Five grey army trucks and two smaller vehicles were parked in a semi-circle where a meander of the river had swept out a broad pan of gravel. The soldiers on guard nodded to their returning companions and resumed their scrutiny of the heights which rose on either side, jagged ridges of bare stone. Sol was pushed over a tailgate and pulled forward by the two soldiers guarding the prisoners already gathered in the truck. They were old women and infants. He lay on his stomach and looked up into young and ancient faces, which looked back at him without expression at all.
They waited. The other trucks were turned around. Pebbles crunched beneath their wheels. Then there was a commotion and the two guards began to shout. Something landed heavily on the backs of his legs. He strained to look over his shoulder and Thyella's face stared into his. Her lip was split and one eye almost closed by a black bruise. Someone had rebuttoned her jacket. Her hands were tied behind her back. She was breathing heavily. Then German voices sounded outside.
‘No, no, idiot. Get her out!’
There was an exchange in Greek with the guards in which all he caught was the repetition of a name: Eberhardt.
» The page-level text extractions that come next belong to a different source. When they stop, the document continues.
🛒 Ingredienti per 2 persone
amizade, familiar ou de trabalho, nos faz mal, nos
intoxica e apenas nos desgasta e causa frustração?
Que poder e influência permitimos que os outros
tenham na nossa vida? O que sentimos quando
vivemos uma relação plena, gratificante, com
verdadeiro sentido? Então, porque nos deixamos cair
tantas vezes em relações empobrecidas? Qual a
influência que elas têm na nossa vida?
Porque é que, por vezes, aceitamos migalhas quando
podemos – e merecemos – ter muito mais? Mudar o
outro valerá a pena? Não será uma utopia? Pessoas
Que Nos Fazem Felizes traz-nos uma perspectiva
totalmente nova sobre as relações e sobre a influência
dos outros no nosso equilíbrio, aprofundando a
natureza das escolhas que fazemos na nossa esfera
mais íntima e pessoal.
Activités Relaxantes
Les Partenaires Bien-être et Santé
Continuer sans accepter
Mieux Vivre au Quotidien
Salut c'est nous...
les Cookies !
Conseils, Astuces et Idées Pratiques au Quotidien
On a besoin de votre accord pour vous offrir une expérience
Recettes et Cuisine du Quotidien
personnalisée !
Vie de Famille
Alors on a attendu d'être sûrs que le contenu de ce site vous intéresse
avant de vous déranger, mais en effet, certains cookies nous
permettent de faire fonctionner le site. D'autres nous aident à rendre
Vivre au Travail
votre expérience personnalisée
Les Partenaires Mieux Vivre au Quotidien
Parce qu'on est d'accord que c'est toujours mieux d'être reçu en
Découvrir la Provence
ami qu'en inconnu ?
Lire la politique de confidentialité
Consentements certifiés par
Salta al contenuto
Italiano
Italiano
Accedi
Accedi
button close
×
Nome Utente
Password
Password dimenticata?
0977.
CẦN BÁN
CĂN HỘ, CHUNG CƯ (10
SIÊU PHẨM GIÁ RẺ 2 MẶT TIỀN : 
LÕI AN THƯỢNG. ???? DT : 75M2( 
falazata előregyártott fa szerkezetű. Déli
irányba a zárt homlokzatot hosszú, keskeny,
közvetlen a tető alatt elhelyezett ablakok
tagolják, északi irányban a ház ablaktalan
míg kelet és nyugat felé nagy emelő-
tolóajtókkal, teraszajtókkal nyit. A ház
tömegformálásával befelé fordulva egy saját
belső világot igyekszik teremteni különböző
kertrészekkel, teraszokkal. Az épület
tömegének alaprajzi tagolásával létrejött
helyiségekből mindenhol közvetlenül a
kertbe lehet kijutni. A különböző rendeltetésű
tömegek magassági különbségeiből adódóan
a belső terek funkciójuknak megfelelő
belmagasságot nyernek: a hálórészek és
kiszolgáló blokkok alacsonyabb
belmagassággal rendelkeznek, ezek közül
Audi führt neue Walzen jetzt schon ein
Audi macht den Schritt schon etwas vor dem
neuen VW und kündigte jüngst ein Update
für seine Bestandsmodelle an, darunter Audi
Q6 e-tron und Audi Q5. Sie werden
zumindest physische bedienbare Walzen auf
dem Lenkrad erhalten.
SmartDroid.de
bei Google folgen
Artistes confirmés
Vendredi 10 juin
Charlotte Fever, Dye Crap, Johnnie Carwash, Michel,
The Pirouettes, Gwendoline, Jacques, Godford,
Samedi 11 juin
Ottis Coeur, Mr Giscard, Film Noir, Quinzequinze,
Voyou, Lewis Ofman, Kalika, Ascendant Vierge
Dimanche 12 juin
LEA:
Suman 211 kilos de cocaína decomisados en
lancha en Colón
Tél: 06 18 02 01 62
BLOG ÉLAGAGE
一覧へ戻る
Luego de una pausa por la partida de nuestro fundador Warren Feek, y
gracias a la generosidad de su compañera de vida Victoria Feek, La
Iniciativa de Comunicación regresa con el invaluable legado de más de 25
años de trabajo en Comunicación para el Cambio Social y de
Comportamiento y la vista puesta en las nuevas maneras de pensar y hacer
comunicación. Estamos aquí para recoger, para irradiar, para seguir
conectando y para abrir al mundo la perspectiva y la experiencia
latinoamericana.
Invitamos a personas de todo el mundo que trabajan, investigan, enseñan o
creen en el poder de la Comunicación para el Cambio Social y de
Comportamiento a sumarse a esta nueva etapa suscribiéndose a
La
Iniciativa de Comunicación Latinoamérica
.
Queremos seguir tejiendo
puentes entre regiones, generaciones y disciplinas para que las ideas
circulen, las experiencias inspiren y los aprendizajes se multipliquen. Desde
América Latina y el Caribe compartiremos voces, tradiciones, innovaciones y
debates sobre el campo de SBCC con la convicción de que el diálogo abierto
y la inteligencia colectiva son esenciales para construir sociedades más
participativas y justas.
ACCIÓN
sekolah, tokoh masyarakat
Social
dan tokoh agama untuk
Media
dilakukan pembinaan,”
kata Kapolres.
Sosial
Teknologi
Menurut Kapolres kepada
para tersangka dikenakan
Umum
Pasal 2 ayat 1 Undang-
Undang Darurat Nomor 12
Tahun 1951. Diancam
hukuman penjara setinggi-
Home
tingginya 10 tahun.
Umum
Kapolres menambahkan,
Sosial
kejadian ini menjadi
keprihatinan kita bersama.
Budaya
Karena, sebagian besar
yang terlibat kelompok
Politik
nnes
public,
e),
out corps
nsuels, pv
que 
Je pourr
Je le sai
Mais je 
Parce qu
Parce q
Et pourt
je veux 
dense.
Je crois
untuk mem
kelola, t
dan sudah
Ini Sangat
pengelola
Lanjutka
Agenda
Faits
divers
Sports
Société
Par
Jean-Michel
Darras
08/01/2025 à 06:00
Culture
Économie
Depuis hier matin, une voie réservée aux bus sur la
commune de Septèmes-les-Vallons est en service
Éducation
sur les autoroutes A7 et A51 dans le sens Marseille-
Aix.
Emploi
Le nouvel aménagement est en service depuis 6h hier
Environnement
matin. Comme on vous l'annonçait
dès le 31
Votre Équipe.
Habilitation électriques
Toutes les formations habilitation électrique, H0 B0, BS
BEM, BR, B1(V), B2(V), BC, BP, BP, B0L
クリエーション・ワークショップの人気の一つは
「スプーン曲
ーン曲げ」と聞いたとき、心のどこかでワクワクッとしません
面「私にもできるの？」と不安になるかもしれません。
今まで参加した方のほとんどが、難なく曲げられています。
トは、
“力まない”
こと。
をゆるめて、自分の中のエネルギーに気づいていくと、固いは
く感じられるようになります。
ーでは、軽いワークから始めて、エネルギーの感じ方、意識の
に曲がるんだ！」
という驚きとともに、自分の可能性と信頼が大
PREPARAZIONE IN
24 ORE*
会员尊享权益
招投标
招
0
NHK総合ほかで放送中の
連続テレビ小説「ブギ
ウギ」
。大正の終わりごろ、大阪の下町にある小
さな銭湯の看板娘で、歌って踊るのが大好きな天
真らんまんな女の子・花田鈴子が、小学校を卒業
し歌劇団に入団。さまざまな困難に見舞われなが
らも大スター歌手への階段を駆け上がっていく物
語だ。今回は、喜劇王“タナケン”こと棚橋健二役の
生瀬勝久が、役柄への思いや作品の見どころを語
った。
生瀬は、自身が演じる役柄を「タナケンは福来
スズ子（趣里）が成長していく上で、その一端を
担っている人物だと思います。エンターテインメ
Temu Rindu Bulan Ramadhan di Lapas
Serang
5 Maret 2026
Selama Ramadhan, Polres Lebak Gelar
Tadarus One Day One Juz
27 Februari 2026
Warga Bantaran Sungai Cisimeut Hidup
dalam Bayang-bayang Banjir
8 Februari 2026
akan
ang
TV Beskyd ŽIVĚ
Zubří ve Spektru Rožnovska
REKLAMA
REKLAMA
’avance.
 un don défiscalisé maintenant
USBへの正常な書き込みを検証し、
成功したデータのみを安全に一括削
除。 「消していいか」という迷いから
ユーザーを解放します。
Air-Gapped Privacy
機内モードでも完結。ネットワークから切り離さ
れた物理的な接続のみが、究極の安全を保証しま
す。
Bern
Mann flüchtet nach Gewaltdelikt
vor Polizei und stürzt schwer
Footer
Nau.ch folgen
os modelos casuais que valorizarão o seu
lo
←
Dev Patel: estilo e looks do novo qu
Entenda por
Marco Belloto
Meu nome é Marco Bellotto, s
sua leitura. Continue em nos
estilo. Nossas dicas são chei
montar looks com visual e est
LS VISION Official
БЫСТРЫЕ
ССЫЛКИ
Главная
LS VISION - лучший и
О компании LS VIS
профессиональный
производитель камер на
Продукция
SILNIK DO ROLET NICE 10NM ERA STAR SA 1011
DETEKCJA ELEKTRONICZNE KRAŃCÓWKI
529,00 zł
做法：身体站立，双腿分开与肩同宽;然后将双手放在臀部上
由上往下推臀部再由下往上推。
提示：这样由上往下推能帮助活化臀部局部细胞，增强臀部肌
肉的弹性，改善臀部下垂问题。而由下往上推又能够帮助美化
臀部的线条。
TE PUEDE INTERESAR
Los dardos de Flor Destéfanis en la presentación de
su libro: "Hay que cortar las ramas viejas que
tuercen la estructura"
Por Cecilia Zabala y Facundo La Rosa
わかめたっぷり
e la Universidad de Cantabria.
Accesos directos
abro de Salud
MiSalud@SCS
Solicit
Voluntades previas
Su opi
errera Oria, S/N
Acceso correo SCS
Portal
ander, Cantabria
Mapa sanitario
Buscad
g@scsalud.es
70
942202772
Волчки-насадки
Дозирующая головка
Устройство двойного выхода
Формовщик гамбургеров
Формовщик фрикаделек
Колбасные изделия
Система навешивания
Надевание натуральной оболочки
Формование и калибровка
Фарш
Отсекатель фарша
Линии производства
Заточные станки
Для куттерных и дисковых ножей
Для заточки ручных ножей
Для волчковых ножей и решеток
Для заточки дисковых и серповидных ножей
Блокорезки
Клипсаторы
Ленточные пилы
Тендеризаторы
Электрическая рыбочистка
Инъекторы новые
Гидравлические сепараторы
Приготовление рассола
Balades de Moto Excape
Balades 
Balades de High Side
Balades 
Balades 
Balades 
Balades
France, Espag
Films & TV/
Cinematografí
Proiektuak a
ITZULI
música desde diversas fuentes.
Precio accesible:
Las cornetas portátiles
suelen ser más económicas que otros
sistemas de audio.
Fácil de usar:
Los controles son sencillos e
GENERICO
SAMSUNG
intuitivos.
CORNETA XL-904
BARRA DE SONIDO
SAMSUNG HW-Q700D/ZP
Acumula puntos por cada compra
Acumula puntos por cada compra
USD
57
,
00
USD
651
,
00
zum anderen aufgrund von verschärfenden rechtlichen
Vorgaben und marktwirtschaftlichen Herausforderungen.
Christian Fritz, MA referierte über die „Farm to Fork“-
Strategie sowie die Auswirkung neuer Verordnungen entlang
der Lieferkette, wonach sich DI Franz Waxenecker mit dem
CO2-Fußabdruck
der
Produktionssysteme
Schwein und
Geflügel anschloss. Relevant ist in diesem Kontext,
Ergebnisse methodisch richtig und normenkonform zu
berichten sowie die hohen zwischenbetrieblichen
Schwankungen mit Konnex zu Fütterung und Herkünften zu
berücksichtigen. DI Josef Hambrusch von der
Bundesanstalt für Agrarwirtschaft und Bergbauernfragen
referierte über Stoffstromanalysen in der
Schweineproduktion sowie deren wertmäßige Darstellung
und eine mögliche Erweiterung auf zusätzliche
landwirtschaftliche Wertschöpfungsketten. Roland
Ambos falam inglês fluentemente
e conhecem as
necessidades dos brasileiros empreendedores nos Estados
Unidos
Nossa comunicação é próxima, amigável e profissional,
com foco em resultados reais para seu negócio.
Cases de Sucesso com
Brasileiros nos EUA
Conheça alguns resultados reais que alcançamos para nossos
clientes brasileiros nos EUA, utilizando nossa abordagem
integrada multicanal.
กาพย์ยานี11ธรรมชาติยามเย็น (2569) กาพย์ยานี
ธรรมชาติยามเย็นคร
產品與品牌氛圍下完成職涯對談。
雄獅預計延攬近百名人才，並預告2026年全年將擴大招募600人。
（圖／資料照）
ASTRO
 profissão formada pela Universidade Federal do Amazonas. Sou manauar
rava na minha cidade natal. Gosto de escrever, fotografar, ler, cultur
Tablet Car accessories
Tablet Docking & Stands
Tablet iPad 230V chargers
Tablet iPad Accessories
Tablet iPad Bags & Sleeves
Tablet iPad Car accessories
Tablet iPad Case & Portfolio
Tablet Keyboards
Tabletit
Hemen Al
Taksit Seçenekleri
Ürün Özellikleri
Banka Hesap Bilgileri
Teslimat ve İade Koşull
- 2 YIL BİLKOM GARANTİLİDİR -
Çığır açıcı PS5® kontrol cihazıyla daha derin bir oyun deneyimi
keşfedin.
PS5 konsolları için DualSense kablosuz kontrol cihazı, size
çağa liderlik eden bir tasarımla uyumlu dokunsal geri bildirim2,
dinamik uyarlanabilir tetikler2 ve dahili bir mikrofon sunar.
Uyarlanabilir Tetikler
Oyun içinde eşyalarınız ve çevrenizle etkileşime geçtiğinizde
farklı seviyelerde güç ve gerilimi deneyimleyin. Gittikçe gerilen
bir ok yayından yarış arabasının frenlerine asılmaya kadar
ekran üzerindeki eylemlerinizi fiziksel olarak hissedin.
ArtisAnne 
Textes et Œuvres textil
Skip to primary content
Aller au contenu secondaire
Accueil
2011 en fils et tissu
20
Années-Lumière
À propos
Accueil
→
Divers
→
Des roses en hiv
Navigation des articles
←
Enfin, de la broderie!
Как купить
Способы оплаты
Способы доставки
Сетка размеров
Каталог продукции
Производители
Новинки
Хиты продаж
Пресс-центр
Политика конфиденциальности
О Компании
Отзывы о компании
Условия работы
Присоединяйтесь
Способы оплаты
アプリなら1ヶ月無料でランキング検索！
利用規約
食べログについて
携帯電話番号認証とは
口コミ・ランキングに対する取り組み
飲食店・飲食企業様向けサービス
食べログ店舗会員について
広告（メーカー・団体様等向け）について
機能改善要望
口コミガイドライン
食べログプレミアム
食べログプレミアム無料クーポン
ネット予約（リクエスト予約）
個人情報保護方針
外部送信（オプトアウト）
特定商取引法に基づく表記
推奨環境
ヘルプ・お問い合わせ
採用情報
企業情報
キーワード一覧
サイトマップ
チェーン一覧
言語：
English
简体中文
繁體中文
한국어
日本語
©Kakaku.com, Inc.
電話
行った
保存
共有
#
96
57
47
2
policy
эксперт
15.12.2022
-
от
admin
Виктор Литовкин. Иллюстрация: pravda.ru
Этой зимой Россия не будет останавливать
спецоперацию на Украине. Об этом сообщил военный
The floor of the truck thudded as two more soldiers jumped in. The woman was pulled upright and hauled out. An argument was going on somewhere outside. A dozen or so soldiers climbed in, pushed the prisoners closer together and settled themselves towards the tailgate. The truck's engine started. It was manoeuvred forward and back. The convoy moved off.
The river-bed rolled them from side to side as the truck lurched down the channel and over the boulders left there by the vanished river. The soldiers were silent, looking up at the surrounding mountains. The dry bed was exchanged for a track and the convoy crawled along. Twice they were forced out while the vehicles were nursed up inclines too steep to be taken loaded. When the light failed a halt was called. Sol and the other prisoners spent a sleepless night.
They resumed at first light. The track seemed to deteriorate and at every halt their escorts would finger their weapons and forget the cigarettes which hung limply from their mouths, scanning the upper
slopes. The eventual road was little better. The old women clung to the children, rigid with an apprehension that, Sol slowly understood, derived from the vehicle rather than the fate towards which it carried them. Not one uttered a sound. By contrast, the soldiers grew more talkative as the mountains became hills and then a long level road. They drove through clouds of dust thrown up by the preceding vehicles. Sol lay face down on the floor of the truck, hands and feet both numb.
The next thing he knew he was coughing and the trucks had stopped. The soldiers were shouting again, confidently now. He was pulled backwards, by his feet, and deposited on the ground. The old women rose stiffly from their positions, helped by the children. The soldiers waved their rifles.
They were in a compound surrounded on three sides by wooden barracks and fenced with high barbed wire. A bare flagpole stood in the middle of this area and beyond it were the two smaller armoured vehicles, parked in front of a low building protected by sandbags. A radio mast projected from its roof and wires looped from one corner to a nearby telegraph pole. Two unmarked vans were drawn up alongside it. The motor of the nearest idled and a man in civilian clothes sat with his legs hanging out of the open door.
The fourth side of the compound gave out onto a lake, its far shore barely distinguishable in the failing light. A reed-bed had been cut down to afford a clear line of fire, or perhaps only to expose the view. A stubble of green stumps pricked the surface of the water. Across the lake a line of low hills approached, almost meeting the shoreline before veering away. The roofs and low bell towers of a town were visible between their lower slopes and the water.